__Text data extracted from pages__:
^^^^^^^^

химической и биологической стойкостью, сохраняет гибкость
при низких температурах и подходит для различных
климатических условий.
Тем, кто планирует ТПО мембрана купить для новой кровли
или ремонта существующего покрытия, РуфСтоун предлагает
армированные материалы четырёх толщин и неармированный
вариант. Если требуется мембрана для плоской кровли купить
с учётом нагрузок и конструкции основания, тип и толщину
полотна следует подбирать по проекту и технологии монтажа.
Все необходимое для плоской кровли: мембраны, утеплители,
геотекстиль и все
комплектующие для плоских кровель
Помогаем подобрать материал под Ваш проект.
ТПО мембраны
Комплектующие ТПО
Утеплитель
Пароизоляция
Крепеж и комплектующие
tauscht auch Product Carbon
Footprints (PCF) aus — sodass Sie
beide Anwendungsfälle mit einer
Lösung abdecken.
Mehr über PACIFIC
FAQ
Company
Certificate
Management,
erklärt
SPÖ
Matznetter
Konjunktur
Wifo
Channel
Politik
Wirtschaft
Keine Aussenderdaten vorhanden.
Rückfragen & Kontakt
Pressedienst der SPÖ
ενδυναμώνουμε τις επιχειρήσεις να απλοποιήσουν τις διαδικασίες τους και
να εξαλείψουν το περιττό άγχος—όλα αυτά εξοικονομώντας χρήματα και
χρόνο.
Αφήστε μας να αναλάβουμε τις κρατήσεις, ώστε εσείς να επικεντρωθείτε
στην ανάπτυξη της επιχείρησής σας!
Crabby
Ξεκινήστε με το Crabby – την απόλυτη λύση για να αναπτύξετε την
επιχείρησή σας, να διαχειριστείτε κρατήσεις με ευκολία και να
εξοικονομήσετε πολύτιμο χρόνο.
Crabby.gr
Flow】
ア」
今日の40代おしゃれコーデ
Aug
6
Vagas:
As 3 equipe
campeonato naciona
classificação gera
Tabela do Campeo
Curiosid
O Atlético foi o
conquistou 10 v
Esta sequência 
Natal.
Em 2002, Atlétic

^^^^^^^^

__REQUEST__: Format the lines above as a Markdown table with two columns, Row and Extracted line. Number each row and omit any blank lines.

__ANSWER BOX__:
| Row | Extracted line |
|---|---|
| 1 | химической и биологической стойкостью, сохраняет гибкость |
| 2 | при низких температурах и подходит для различных |
| 3 | климатических условий. |
| 4 | Тем, кто планирует ТПО мембрана купить для новой кровли |
| 5 | или ремонта существующего покрытия, РуфСтоун предлагает |
| 6 | армированные материалы четырёх толщин и неармированный |
| 7 | вариант. Если требуется мембрана для плоской кровли купить |
| 8 | с учётом нагрузок и конструкции основания, тип и толщину |
| 9 | полотна следует подбирать по проекту и технологии монтажа. |
| 10 | Все необходимое для плоской кровли: мембраны, утеплители, |
| 11 | геотекстиль и все |
| 12 | комплектующие для плоских кровель |
| 13 | Помогаем подобрать материал под Ваш проект. |
| 14 | ТПО мембраны |
| 15 | Комплектующие ТПО |
| 16 | Утеплитель |
| 17 | Пароизоляция |
| 18 | Крепеж и комплектующие |
| 19 | tauscht auch Product Carbon |
| 20 | Footprints (PCF) aus — sodass Sie |
| 21 | beide Anwendungsfälle mit einer |
| 22 | Lösung abdecken. |
| 23 | Mehr über PACIFIC |
| 24 | FAQ |
| 25 | Company |
| 26 | Certificate |
| 27 | Management, |
| 28 | erklärt |
| 29 | SPÖ |
| 30 | Matznetter |
| 31 | Konjunktur |
| 32 | Wifo |
| 33 | Channel |
| 34 | Politik |
| 35 | Wirtschaft |
| 36 | Keine Aussenderdaten vorhanden. |
| 37 | Rückfragen & Kontakt |
| 38 | Pressedienst der SPÖ |
| 39 | ενδυναμώνουμε τις επιχειρήσεις να απλοποιήσουν τις διαδικασίες τους και |
| 40 | να εξαλείψουν το περιττό άγχος—όλα αυτά εξοικονομώντας χρήματα και |
| 41 | χρόνο. |
| 42 | Αφήστε μας να αναλάβουμε τις κρατήσεις, ώστε εσείς να επικεντρωθείτε |
| 43 | στην ανάπτυξη της επιχείρησής σας! |
| 44 | Crabby |
| 45 | Ξεκινήστε με το Crabby – την απόλυτη λύση για να αναπτύξετε την |
| 46 | επιχείρησή σας, να διαχειριστείτε κρατήσεις με ευκολία και να |
| 47 | εξοικονομήσετε πολύτιμο χρόνο. |
| 48 | Crabby.gr |
| 49 | Flow】 |
| 50 | ア」 |
| 51 | 今日の40代おしゃれコーデ |
| 52 | Aug |
| 53 | 6 |
| 54 | Vagas: |
| 55 | As 3 equipe |
| 56 | campeonato naciona |
| 57 | classificação gera |
| 58 | Tabela do Campeo |
| 59 | Curiosid |
| 60 | O Atlético foi o |
| 61 | conquistou 10 v |
| 62 | Esta sequência  |
| 63 | Natal. |
| 64 | Em 2002, Atlétic |